To some folks, it may seem as if the new Alaska Airlines Center sprang up over just one snowy winter and one sunny summer.
But the facts are different. UAA started making the case for the new center dating back to 2007. And a study of the Wells Fargo Sports Complex a full 10 years ago pointed out its limitations and the need for more space for UAA Athletics.
Along the way, Anchorage and Alaska and the United States experienced the significant economic downturn of 2008, an event that briefly chilled ambitions. But the slowdown didn’t last, in part because so much preliminary work had justified the addition of this new public asset to the city. Two community surveys documented public support for it, and a bond measure in 2011 provided $60 million for construction of the $109 million facility.
So this week, UAA opens the doors to a facility aimed at serving both the UAA community and the Anchorage and Alaska community. The opening ceremonies Sept. 5 at 4 p.m. will be a testament to both vision and persistence.
Bill Spindle, vice chancellor for administrative services, was there for most of the journey.
“When I got here in 2007, we were already working on it,” Spindle said recently. The Alaska Legislature had just allocated $1 million to plan for the new center. But just a month later, then-Gov. Sarah Palin vetoed the money. But that million for planning eventually came back, plus another $15 million for planning, and the arena was off and running.
“The emphasis for the arena is on the community. We want the community to come to UAA. We want this to be a university town,” Spindle said. “Yes, we will have plenty of athletics in the center, but we will also have lots of community events.”
To start, the facility is hosting 10 days of get-acquainted happenings. Check out the Alaska Airlines Center website for a full listing of events that extends from ribbon cutting and the Springhill Suites volleyball tourney beginning Sept. 5 to a community run the next day. A showcase of faculty research and creative activity will be staged over afternoons and evenings for four days.
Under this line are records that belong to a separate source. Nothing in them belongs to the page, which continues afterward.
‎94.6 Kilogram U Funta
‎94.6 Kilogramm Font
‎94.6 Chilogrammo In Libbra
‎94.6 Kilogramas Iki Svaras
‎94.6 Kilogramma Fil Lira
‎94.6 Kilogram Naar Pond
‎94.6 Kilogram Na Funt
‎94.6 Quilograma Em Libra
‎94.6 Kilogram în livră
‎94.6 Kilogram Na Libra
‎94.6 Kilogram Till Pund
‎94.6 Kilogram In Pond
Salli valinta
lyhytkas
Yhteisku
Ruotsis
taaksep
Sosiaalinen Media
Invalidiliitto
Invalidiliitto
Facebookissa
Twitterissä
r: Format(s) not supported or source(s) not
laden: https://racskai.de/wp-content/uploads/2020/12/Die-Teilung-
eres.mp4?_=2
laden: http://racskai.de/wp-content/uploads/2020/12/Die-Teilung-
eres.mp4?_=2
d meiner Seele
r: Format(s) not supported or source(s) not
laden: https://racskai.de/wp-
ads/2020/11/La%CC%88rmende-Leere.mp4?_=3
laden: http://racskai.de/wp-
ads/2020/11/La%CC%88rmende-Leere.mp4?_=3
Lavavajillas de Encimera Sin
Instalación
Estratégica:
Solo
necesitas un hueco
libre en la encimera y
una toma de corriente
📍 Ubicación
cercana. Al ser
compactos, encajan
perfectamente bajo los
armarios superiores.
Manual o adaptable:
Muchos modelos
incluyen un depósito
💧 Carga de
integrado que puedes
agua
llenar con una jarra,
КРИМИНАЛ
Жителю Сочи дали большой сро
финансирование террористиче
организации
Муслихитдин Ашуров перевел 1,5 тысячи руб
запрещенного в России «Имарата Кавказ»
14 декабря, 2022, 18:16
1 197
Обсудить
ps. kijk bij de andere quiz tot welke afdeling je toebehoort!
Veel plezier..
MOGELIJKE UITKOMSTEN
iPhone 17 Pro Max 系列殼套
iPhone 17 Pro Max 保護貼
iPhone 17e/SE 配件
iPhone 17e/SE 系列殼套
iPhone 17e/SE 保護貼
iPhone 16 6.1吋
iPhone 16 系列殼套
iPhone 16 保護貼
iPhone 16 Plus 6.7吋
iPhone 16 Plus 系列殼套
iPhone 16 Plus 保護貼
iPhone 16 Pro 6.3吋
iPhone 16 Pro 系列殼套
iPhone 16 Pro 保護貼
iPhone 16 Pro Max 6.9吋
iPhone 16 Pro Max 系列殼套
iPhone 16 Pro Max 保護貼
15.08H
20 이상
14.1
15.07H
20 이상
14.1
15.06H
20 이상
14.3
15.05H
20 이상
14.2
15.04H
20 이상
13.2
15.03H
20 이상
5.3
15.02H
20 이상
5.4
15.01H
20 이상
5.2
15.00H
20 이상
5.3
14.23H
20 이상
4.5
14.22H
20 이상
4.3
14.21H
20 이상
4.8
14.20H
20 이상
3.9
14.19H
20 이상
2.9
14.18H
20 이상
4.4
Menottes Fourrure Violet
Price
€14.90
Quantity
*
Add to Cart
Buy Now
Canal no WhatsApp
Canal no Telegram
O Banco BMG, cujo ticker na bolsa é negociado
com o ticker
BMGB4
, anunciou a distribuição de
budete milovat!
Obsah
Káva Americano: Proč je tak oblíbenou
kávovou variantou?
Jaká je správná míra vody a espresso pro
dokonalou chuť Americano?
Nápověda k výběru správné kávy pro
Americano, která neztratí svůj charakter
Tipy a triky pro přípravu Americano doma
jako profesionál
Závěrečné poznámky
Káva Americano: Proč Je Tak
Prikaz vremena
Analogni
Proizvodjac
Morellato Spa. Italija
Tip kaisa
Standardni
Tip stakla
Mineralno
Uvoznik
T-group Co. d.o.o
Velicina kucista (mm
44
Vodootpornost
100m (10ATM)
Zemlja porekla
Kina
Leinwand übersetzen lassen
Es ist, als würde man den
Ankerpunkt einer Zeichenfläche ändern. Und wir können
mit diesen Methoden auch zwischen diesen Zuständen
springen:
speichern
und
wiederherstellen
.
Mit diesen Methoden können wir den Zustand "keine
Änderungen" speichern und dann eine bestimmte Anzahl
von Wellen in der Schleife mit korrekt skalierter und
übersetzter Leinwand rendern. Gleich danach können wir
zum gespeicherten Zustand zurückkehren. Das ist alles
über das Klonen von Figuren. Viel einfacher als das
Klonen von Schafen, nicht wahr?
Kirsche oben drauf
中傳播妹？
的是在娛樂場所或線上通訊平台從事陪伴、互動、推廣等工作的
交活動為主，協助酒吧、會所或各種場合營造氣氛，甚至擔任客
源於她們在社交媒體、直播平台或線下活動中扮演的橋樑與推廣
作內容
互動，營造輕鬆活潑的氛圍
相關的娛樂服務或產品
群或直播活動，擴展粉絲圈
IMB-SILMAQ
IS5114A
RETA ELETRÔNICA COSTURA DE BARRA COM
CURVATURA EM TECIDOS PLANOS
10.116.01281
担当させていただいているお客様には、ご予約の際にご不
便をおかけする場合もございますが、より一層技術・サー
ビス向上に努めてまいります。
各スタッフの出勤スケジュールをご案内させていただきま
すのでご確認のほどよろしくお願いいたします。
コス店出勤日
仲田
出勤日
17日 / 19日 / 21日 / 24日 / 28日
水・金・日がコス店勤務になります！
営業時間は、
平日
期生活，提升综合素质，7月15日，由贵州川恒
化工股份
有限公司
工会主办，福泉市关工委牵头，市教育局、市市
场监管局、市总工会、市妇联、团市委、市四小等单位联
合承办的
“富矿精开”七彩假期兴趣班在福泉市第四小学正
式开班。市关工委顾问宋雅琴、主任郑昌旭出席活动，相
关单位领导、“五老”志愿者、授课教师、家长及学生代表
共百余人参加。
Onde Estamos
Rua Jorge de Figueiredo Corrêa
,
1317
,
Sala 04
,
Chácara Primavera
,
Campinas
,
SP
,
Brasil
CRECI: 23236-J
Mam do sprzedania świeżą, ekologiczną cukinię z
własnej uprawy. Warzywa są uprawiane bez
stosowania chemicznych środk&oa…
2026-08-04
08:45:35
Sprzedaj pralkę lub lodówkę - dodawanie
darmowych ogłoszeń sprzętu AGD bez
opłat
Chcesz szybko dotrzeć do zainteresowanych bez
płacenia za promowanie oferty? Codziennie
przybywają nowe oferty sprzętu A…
Parking at the new arena will be free during the first 10 days of get-to-know-you festivities.
Other fun events aimed at inviting in the Anchorage community include a free drive-in movie and food truck rodeo on Sept. 12 and a local music and arts festival, Howlapalooza on Sept. 14.
Keith Hackett, UAA’s new athletic director, refers to the facility as a “communiversity” center. He’s been on the job a full year, coming to UAA from the University of Nevada where he was the senior associate athletic director for internal affairs, overseeing football, track and field/cross country and baseball programs there.
“I know I will never have another opportunity in my career as special as this one,” Hackett said, “getting to be the first occupant of this brand new facility.” He’s committed to making Anchorage feel at home.
One of the amenities the community will notice early on is a recreational running and jogging track, called “Raven’s Roost,” Hackett said. It was made possible by a gift from Skinny Raven Sports. “This is not a competitive training track,” Hackett said. “This is for the community to come in out of the weather and walk or jog around this track.”
It will open Sept. 15, he said, and offer hours along the lines of 7-10 a.m., Noon-1 p.m. and 5-7 p.m. during the weekday. No admission is planned.
Another East-side community pleaser is likely to be the new restaurant, Varsity Sports Grill, opening Oct. 1 with popular and upscale dishes, plus beer and wine.
Seawolf Athletics also just announced a “Family Pack Pass,” an affordable opportunity to support UAA sports in the new arena.
“We want young fans. We want them to be able to experience college athletics,” Hackett continued. “What better way than coming to watch a few matches?”
In addition, the facility will host world-class entertainers in a uniquely sized venue with state-of-the-art sound equipment. Tim McGraw is just the beginning, he said.
He also foresees high school athletics in the facility, including volleyball and some of the very popular statewide basketball games that bring rural residents to town for fierce competition. He mentioned that Anchorage School District officials have visited and checked out the facility, but no high school graduations are yet scheduled. “They want to watch us go through our December and May graduations, and see how we handle them,” Hackett said.
But Hackett also remains very committed to students at UAA. He considers this a shakedown year to see how recreational-use students use the Wells Fargo Sports Complex and the new arena auxiliary gym. Anchorage residents will still be able to buy passes for use of the WFSC pool, cardio and weight rooms, and the running track, Hackett said. No public use passes to the new arena are on the agenda.
All residential students can walk through the facility on their way to class; a new coffee kiosk along the main pedestrian path through the center of the facility ensures they can grab some ever-important caffeine on their way.
Hackett believes the new center will be a game-changer for UAA. In fact, all prospective students and their families begin their UAA tours at its front door. “This is the crown jewel of our campus,” he said. “Without a doubt, it will have an impact on how people view the University of Alaska, this campus and the whole city.”